Your assignment: Say the data back exactly as it is written below.

Dataset extract:
──────────────────────────────

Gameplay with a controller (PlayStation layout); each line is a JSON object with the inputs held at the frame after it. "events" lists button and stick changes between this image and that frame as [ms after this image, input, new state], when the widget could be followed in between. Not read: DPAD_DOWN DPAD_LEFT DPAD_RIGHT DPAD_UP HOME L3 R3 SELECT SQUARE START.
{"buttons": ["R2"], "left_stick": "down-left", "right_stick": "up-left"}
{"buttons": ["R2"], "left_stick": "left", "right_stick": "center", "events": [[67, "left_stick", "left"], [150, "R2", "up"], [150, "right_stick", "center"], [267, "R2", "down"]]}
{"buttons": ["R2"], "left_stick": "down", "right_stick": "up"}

──────────────────────────────

Exercise response:
Gameplay with a controller (PlayStation layout); each line is a JSON object with the inputs held at the frame after it. "events" lists button and stick changes between this image and that frame as [ms after this image, input, new state], when the widget could be followed in between. Not read: DPAD_DOWN DPAD_LEFT DPAD_RIGHT DPAD_UP HOME L3 R3 SELECT SQUARE START.
{"buttons": ["R2"], "left_stick": "down-left", "right_stick": "up-left"}
{"buttons": ["R2"], "left_stick": "left", "right_stick": "center", "events": [[67, "left_stick", "left"], [150, "R2", "up"], [150, "right_stick", "center"], [267, "R2", "down"]]}
{"buttons": ["R2"], "left_stick": "down", "right_stick": "up"}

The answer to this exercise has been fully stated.